╭─ Data to examine

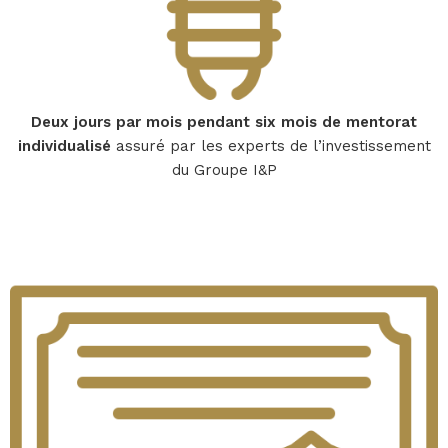
Deux jours par mois pendant six mois de mentorat
individualisé
assuré par les experts de l’investissement
du Groupe I&P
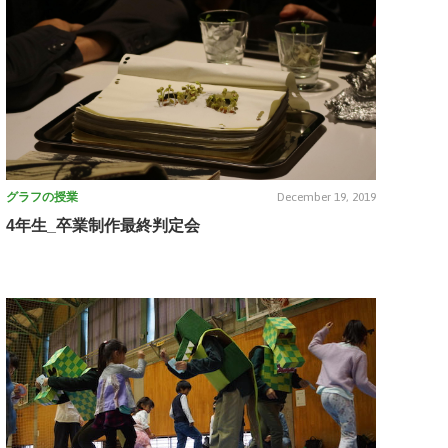
グラフの授業
December 19, 2019
4年生_卒業制作最終判定会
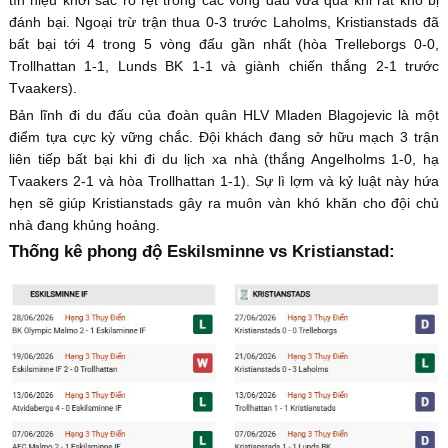
tín hiệu khởi sắc rõ rệt trong các vòng đấu vừa qua khi rất khó bị
đánh bại. Ngoại trừ trận thua 0-3 trước Laholms, Kristianstads đã
bất bại tới 4 trong 5 vòng đấu gần nhất (hòa Trelleborgs 0-0,
Trollhattan 1-1, Lunds BK 1-1 và giành chiến thắng 2-1 trước
Tvaakers).
Bản lĩnh đi du đấu của đoàn quân HLV Mladen Blagojevic là một
điểm tựa cực kỳ vững chắc. Đội khách đang sở hữu mạch 3 trận
liên tiếp bất bại khi đi du lịch xa nhà (thắng Angelholms 1-0, hạ
Tvaakers 2-1 và hòa Trollhattan 1-1). Sự lì lợm và kỷ luật này hứa
hẹn sẽ giúp Kristianstads gây ra muôn vàn khó khăn cho đội chủ
nhà đang khủng hoảng.
Thống kê phong độ Eskilsminne vs Kristianstad:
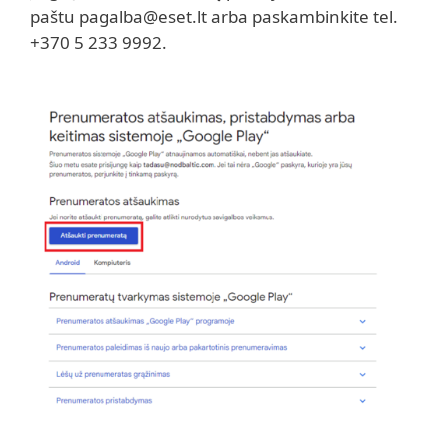
paštu pagalba@eset.lt arba paskambinkite tel.
+370 5 233 9992.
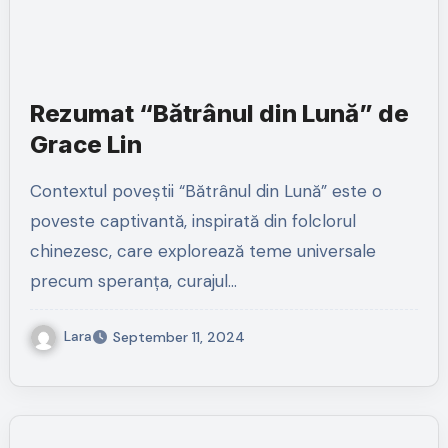
Rezumat “Bătrânul din Lună” de
Grace Lin
Contextul poveștii “Bătrânul din Lună” este o
poveste captivantă, inspirată din folclorul
chinezesc, care explorează teme universale
precum speranța, curajul…
Lara
September 11, 2024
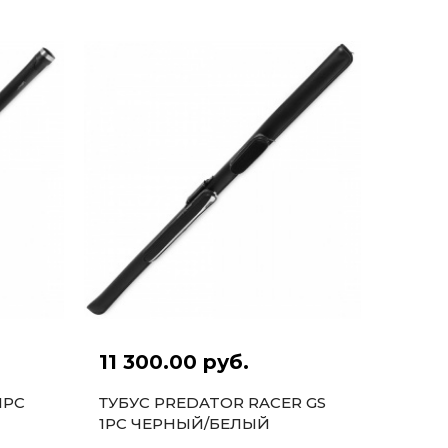
11 300.00 руб.
1PC
ТУБУС PREDATOR RACER GS
1PC ЧЕРНЫЙ/БЕЛЫЙ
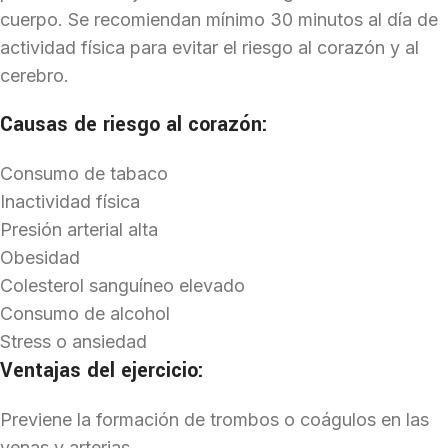
cuerpo. Se recomiendan mínimo 30 minutos al día de
actividad física para evitar el riesgo al corazón y al
cerebro.
Causas de riesgo al corazón:
Consumo de tabaco
Inactividad física
Presión arterial alta
Obesidad
Colesterol sanguíneo elevado
Consumo de alcohol
Stress o ansiedad
Ventajas del ejercicio:
Previene la formación de trombos o coágulos en las
venas y arterias.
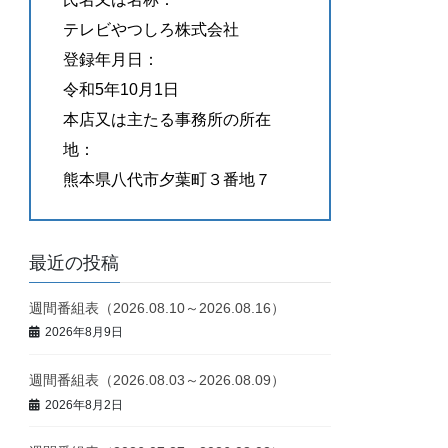
テレビやつしろ株式会社
登録年月日：
令和5年10月1日
本店又は主たる事務所の所在
地：
熊本県八代市夕葉町３番地７
最近の投稿
週間番組表（2026.08.10～2026.08.16）
2026年8月9日
週間番組表（2026.08.03～2026.08.09）
2026年8月2日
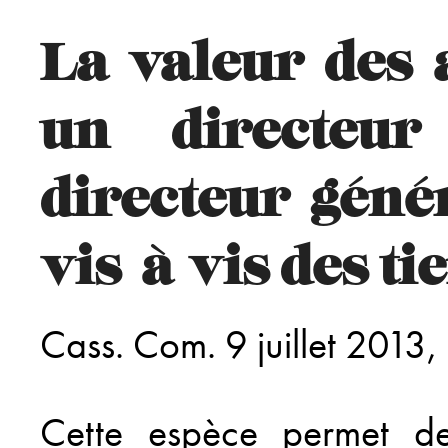
La valeur des 
un directeu
directeur géné
vis-à-vis des ti
Cass. Com. 9 juillet 201
Cette espèce permet de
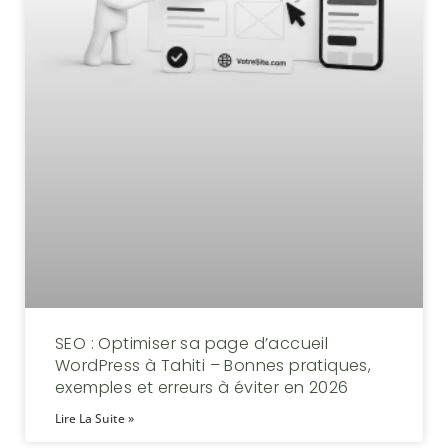
SEO : Optimiser sa page d’accueil
WordPress à Tahiti – Bonnes pratiques,
exemples et erreurs à éviter en 2026
Lire La Suite »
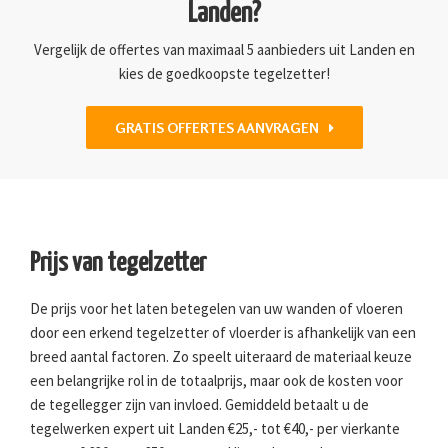
Landen?
Vergelijk de offertes van maximaal 5 aanbieders uit Landen en
kies de goedkoopste tegelzetter!
GRATIS OFFERTES AANVRAGEN
Prijs van tegelzetter
De prijs voor het laten betegelen van uw wanden of vloeren
door een erkend tegelzetter of vloerder is afhankelijk van een
breed aantal factoren. Zo speelt uiteraard de materiaal keuze
een belangrijke rol in de totaalprijs, maar ook de kosten voor
de tegellegger zijn van invloed. Gemiddeld betaalt u de
tegelwerken expert uit Landen €25,- tot €40,- per vierkante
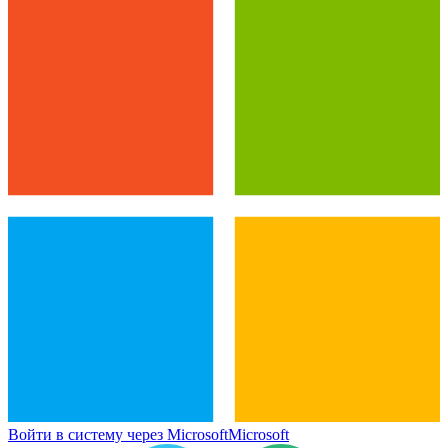
Войти в систему через Microsoft
Microsoft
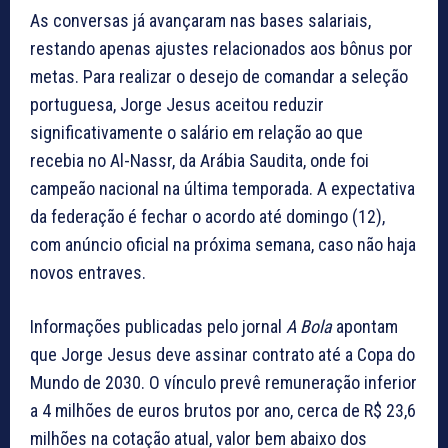
As conversas já avançaram nas bases salariais,
restando apenas ajustes relacionados aos bônus por
metas. Para realizar o desejo de comandar a seleção
portuguesa, Jorge Jesus aceitou reduzir
significativamente o salário em relação ao que
recebia no Al-Nassr, da Arábia Saudita, onde foi
campeão nacional na última temporada. A expectativa
da federação é fechar o acordo até domingo (12),
com anúncio oficial na próxima semana, caso não haja
novos entraves.
Informações publicadas pelo jornal
A Bola
apontam
que Jorge Jesus deve assinar contrato até a Copa do
Mundo de 2030. O vínculo prevê remuneração inferior
a 4 milhões de euros brutos por ano, cerca de R$ 23,6
milhões na cotação atual, valor bem abaixo dos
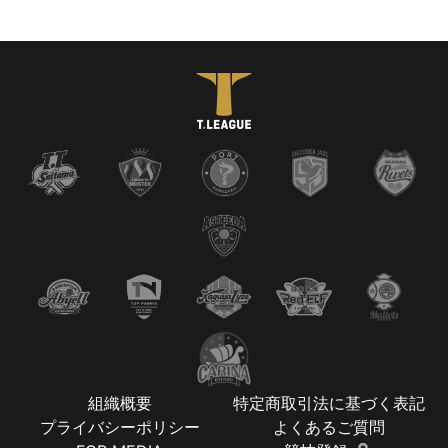
組織概要
特定商取引法に基づく表記
プライバシーポリシー
よくあるご質問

╰─

### What the task requires
Reproduce every line of text in the entries above, unchanged and in order, leaving out the pictures.

### Solved problem
Deux jours par mois pendant six mois de mentorat
individualisé
assuré par les experts de l’investissement
du Groupe I&P
グラフの授業
December 19, 2019
4年生_卒業制作最終判定会
tín hiệu khởi sắc rõ rệt trong các vòng đấu vừa qua khi rất khó bị
đánh bại. Ngoại trừ trận thua 0-3 trước Laholms, Kristianstads đã
bất bại tới 4 trong 5 vòng đấu gần nhất (hòa Trelleborgs 0-0,
Trollhattan 1-1, Lunds BK 1-1 và giành chiến thắng 2-1 trước
Tvaakers).
Bản lĩnh đi du đấu của đoàn quân HLV Mladen Blagojevic là một
điểm tựa cực kỳ vững chắc. Đội khách đang sở hữu mạch 3 trận
liên tiếp bất bại khi đi du lịch xa nhà (thắng Angelholms 1-0, hạ
Tvaakers 2-1 và hòa Trollhattan 1-1). Sự lì lợm và kỷ luật này hứa
hẹn sẽ giúp Kristianstads gây ra muôn vàn khó khăn cho đội chủ
nhà đang khủng hoảng.
Thống kê phong độ Eskilsminne vs Kristianstad:
paštu pagalba@eset.lt arba paskambinkite tel.
+370 5 233 9992.
Rezumat “Bătrânul din Lună” de
Grace Lin
Contextul poveștii “Bătrânul din Lună” este o
poveste captivantă, inspirată din folclorul
chinezesc, care explorează teme universale
precum speranța, curajul…
Lara
September 11, 2024
11 300.00 руб.
1PC
ТУБУС PREDATOR RACER GS
1PC ЧЕРНЫЙ/БЕЛЫЙ
cuerpo. Se recomiendan mínimo 30 minutos al día de
actividad física para evitar el riesgo al corazón y al
cerebro.
Causas de riesgo al corazón:
Consumo de tabaco
Inactividad física
Presión arterial alta
Obesidad
Colesterol sanguíneo elevado
Consumo de alcohol
Stress o ansiedad
Ventajas del ejercicio:
Previene la formación de trombos o coágulos en las
venas y arterias.
テレビやつしろ株式会社
登録年月日：
令和5年10月1日
本店又は主たる事務所の所在
地：
熊本県八代市夕葉町３番地７
最近の投稿
週間番組表（2026.08.10～2026.08.16）
2026年8月9日
週間番組表（2026.08.03～2026.08.09）
2026年8月2日
La valeur des 
un directeu
directeur géné
vis-à-vis des ti
Cass. Com. 9 juillet 201
Cette espèce permet de
SEO : Optimiser sa page d’accueil
WordPress à Tahiti – Bonnes pratiques,
exemples et erreurs à éviter en 2026
Lire La Suite »
Landen?
Vergelijk de offertes van maximaal 5 aanbieders uit Landen en
kies de goedkoopste tegelzetter!
GRATIS OFFERTES AANVRAGEN
Prijs van tegelzetter
De prijs voor het laten betegelen van uw wanden of vloeren
door een erkend tegelzetter of vloerder is afhankelijk van een
breed aantal factoren. Zo speelt uiteraard de materiaal keuze
een belangrijke rol in de totaalprijs, maar ook de kosten voor
de tegellegger zijn van invloed. Gemiddeld betaalt u de
tegelwerken expert uit Landen €25,- tot €40,- per vierkante
Войти в систему через Microsoft
Microsoft
As conversas já avançaram nas bases salariais,
restando apenas ajustes relacionados aos bônus por
metas. Para realizar o desejo de comandar a seleção
portuguesa, Jorge Jesus aceitou reduzir
significativamente o salário em relação ao que
recebia no Al-Nassr, da Arábia Saudita, onde foi
campeão nacional na última temporada. A expectativa
da federação é fechar o acordo até domingo (12),
com anúncio oficial na próxima semana, caso não haja
novos entraves.
Informações publicadas pelo jornal
A Bola
apontam
que Jorge Jesus deve assinar contrato até a Copa do
Mundo de 2030. O vínculo prevê remuneração inferior
a 4 milhões de euros brutos por ano, cerca de R$ 23,6
milhões na cotação atual, valor bem abaixo dos
組織概要
特定商取引法に基づく表記
プライバシーポリシー
よくあるご質問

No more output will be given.